═══ Document section
These sort of prophecies act like a riddle.  If done well, they work fine.  The problem is that the author has to set his or her wits against not only the characters, but the audience as well.  The writer must assumes that she is smarter than her readers.  Don't do this.  It will likely end in sad disillusionment.

Fantasy readers nowadays know that literal and obvious meanings in vaguely-worded prophecies are usually wrong.  They can eliminate whatever conclusion the hero/ villain comes to and start working out their own theories.  This can work fine and even involve readers, if only one or two characters hear the ambiguous-prophecy.  After all, individuals have their blind spots.  But if the whole world knows the prophecy, the riddle starts to lose potency.  Are you telling me no one can figure out what took the reader ten minutes to guess?  The world starts to look lame now.

Bottom line: ambiguously-worded prophecies can be tricky, awesome, and fun if done properly, but they are very hard to do properly.  And if they misfire, they can take the whole story down with them.

Pitfall #3: Everyone Believes or No One Does

It seems I've stumbled upon a pattern here.  The more people know about a prophecy, the better it functions.  Therefore, let only one or two people know, and the prophecy will do its job beautifully.  Let the whole world know and you're headed for disaster.

Nevertheless, prophecy is very hard to keep under wraps.  It makes sense.  If you have important information regarding the end of the world, you'd better act.  One person can do little on their own, so more and more people must be rallied.  They won't help unless they understands what's at stake, so the prophecy must be shared.  A blabbermouth here, a traitor there, and pretty soon the whole world knows.

But how does the whole world react?  That's a different question altogether.
══════
═══ Information given
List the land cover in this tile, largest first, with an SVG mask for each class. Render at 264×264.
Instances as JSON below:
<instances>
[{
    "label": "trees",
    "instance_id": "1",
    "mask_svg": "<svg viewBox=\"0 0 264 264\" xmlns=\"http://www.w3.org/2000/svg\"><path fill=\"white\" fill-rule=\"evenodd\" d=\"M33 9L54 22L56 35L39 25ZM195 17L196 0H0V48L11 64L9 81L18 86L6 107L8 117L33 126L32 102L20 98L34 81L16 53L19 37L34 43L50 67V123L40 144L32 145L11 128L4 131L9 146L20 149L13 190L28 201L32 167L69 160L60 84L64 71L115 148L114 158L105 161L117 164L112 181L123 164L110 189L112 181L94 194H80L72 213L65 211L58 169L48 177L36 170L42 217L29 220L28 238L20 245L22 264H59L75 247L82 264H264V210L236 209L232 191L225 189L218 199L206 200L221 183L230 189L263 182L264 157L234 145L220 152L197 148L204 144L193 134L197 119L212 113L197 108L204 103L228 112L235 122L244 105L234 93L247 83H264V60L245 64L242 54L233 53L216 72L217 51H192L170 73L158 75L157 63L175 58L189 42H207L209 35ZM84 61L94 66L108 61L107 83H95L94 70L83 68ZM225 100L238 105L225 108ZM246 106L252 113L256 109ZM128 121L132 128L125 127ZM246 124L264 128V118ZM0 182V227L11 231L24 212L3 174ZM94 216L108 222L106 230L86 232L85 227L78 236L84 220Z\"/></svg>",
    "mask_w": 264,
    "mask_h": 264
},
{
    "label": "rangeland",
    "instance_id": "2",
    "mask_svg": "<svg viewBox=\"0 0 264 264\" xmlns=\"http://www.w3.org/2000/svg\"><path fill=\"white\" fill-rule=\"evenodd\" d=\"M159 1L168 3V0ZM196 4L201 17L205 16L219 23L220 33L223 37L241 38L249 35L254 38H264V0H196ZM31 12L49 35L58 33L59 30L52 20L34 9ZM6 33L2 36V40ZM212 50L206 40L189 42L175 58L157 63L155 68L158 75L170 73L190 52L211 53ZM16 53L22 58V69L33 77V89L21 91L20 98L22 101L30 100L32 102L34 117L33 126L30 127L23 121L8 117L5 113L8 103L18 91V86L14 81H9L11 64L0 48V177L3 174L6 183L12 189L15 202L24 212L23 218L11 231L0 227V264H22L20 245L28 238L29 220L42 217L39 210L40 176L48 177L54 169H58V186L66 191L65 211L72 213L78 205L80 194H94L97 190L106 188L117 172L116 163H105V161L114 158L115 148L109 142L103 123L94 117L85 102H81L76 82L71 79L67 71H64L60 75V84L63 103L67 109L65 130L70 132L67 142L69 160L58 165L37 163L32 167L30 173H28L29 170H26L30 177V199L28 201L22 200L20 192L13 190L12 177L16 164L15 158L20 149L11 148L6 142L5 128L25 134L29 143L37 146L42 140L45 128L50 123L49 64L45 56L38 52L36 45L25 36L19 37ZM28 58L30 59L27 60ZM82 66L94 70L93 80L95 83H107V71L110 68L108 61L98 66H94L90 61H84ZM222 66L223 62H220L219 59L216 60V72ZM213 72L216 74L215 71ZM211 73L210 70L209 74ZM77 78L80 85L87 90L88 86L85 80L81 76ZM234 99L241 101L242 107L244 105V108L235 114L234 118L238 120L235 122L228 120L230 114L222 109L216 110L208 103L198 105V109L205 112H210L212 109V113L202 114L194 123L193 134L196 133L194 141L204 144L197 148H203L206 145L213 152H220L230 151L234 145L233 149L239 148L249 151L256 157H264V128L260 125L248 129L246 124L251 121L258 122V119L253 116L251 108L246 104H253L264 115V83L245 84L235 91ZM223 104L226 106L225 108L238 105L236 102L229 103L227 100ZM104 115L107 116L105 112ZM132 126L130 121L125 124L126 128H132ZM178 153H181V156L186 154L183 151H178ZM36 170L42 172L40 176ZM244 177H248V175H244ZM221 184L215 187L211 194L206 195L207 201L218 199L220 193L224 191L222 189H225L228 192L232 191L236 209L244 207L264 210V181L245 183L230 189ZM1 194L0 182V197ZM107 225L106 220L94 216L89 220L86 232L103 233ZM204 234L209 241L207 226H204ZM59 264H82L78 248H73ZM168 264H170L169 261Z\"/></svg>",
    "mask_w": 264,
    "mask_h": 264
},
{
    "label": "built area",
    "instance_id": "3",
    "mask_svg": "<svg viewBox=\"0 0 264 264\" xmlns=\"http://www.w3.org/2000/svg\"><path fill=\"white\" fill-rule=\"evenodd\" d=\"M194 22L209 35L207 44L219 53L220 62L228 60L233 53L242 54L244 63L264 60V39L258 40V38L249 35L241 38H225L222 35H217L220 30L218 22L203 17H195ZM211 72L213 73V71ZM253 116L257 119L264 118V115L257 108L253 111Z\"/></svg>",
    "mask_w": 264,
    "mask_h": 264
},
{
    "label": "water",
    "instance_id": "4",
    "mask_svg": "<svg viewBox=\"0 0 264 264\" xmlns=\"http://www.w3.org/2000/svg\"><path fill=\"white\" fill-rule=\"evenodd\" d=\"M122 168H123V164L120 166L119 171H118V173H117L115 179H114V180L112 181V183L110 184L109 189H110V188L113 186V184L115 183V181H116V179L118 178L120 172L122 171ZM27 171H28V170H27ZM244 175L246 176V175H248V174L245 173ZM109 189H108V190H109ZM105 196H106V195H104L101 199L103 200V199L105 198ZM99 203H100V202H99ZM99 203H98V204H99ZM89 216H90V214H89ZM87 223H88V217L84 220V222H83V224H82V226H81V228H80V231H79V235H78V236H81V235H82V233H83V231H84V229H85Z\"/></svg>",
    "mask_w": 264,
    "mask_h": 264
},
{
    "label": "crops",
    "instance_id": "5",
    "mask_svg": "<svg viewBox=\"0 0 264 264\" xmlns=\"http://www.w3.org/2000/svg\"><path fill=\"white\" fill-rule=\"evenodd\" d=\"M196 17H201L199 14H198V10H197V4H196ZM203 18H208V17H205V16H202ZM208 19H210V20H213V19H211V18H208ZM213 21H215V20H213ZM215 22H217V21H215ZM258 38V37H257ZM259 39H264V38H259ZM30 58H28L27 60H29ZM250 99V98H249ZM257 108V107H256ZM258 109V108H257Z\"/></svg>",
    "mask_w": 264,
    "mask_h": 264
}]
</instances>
══════
- [Given request 1]: Translate this sentence from the passage on prophecies in fantasy writing into Spanish: "After all, individuals have their blind spots."
- [Given request 2]: In the passage on prophecies in fantasy writing, copy the text starting at "It seems I've" and ending at "headed for disaster.".

- [Written response 1]: Al fin y al cabo, las personas tienen sus puntos ciegos.

- [Written response 2]:
It seems I've stumbled upon a pattern here.  The more people know about a prophecy, the better it functions.  Therefore, let only one or two people know, and the prophecy will do its job beautifully.  Let the whole world know and you're headed for disaster.